Extracted records
————

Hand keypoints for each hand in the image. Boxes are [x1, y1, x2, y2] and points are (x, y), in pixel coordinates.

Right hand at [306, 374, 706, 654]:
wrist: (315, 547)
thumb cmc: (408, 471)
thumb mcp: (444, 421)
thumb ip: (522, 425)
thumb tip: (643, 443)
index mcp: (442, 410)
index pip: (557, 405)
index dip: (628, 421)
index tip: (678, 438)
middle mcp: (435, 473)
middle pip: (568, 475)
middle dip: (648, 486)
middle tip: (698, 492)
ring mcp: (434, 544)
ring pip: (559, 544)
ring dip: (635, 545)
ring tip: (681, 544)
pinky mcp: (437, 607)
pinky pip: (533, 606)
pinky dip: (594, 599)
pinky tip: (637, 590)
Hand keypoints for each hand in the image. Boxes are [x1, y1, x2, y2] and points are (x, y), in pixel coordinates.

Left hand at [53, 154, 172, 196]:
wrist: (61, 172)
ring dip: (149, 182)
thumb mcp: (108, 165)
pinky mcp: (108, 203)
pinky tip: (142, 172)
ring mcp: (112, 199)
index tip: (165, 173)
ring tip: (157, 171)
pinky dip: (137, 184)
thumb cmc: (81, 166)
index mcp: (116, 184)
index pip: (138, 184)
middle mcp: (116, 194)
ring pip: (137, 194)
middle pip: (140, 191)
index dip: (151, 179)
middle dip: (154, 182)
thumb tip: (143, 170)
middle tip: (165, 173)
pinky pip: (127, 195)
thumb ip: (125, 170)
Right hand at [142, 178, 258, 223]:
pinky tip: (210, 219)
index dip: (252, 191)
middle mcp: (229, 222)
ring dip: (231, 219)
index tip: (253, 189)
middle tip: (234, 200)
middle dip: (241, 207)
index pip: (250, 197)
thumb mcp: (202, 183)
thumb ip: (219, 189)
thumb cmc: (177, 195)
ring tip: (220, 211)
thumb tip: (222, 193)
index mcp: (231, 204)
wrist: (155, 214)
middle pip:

————

--- Directions ---
Word for word, restate the entries that appear above.

--- Written answer ---
Hand keypoints for each hand in the image. Boxes are [x1, y1, x2, y2] and points are (x, y), in pixel coordinates.

Right hand at [306, 374, 706, 654]:
wrist: (315, 547)
thumb cmc: (408, 471)
thumb mcp: (444, 421)
thumb ip: (522, 425)
thumb tip: (643, 443)
index mcp: (442, 410)
index pip: (557, 405)
index dip: (628, 421)
index tip: (678, 438)
middle mcp: (435, 473)
middle pip: (568, 475)
middle dip: (648, 486)
middle tip: (698, 492)
ring mcp: (434, 544)
ring pip: (559, 544)
ring dip: (635, 545)
ring tip: (681, 544)
pinky mcp: (437, 607)
pinky pip: (533, 606)
pinky dip: (594, 599)
pinky tip: (637, 590)
Hand keypoints for each hand in the image. Boxes are [x1, y1, x2, y2] and points are (x, y), in pixel coordinates.

Left hand at [53, 154, 172, 196]:
wrist: (61, 172)
ring dip: (149, 182)
thumb mcp: (108, 165)
pinky mcp: (108, 203)
pinky tip: (142, 172)
ring mcp: (112, 199)
index tip: (165, 173)
ring tip: (157, 171)
pinky dip: (137, 184)
thumb cmc: (81, 166)
index mcp: (116, 184)
index pip: (138, 184)
middle mcp: (116, 194)
ring pip: (137, 194)
middle pip: (140, 191)
index dip: (151, 179)
middle dip: (154, 182)
thumb tip: (143, 170)
middle tip: (165, 173)
pinky pip: (127, 195)
thumb ip: (125, 170)
Right hand at [142, 178, 258, 223]:
pinky tip: (210, 219)
index dip: (252, 191)
middle mcp: (229, 222)
ring dip: (231, 219)
index tip: (253, 189)
middle tip: (234, 200)
middle dip: (241, 207)
index pip: (250, 197)
thumb mcp: (202, 183)
thumb ip: (219, 189)
thumb cmc: (177, 195)
ring tip: (220, 211)
thumb tip: (222, 193)
index mcp: (231, 204)
wrist: (155, 214)
middle pip:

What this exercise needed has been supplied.